同年三月二十三日に、玉ノ井にてのせり合相過、成実二本松へかへりければ、右より申し合せの大内備前・片平助右衛門、伊達へ参るべきを待んとて、片倉景綱二本松へ出向ふ。尓る処に四月五白の夜、鍛冶内弾正といふ備前甥なる者、景綱宿へ来て、
「大内は今夜本官迄罷出、助右衛門も明日手切の筈にて、先某先へ参りたり」
と申す。是に付て成実も景綱と同く本官へ出向ひ、同六日に備前へ出会ければ、
「助右衛門手切のこと堅く申合せけれども、少分なる出入有て、兄弟問答にまかり成、已に某を生害致すべき体を見合せ、やふやく立除是迄罷り向て侯」
と申す。

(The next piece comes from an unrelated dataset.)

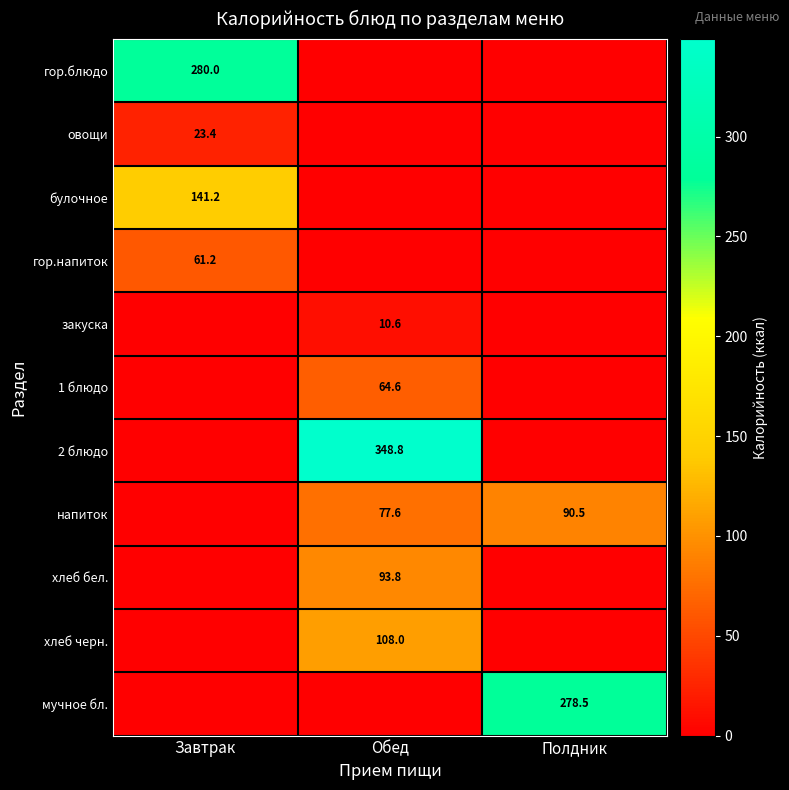

What is the total value across all series at Завтрак?

505.7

其儀を承り、
「扨助右衛門は右より存寄らぬ事を、備前身のため迄に助右衛門も同前なりと申したる故にこそ、唯今相違とみへたり、兎角して大内伊達へ参りければ、助右衛門も末には此方へ忠をなさんや、尓らざれば会津より疑心をなし、片平を守替けるが、如何様にも、行末安穏には有まじきものを、分別違ひなり」
と、兄弟のことを景綱・成実両人絶て申し暮しけり。尓りと雖も大内是迄で出ける処に、無勢なりとて一働きも侯らはでは、会津への聞へ如何の由にて、白石若狭・景綱・成実、三人にて、阿久ケ島へ働きけるに、敵一騎一人も出合はず、御方も仕懸べき手立もなく、其日は引上翌日又働きければ、四本の松に居ける石川弾正、伊達へ逆心して相馬へ傾き、四本の松の内若狭領地へ手切をなして火の手を上げり。故に若狭は働きの途中よりかへる。景綱と成実計り働きけれども、何ごとなく引上、景綱は四月九日に、信夫の居城大森へまかりかへる。尓して後、備前政宗へ目見中庭とて其旨申ければ、弟の助右衛門も争でか忠節有るまじきや、況や御鋒にては備前降参し、御家に差置給へぼ、且は会津・佐竹・岩城方々隣国迄の御誉是には過じと申しければ承引し給ひ、備前に成実郎等遠藤駿河を差添へ米沢へ差上、目見相済みけること、是政宗二十二歳の時なり。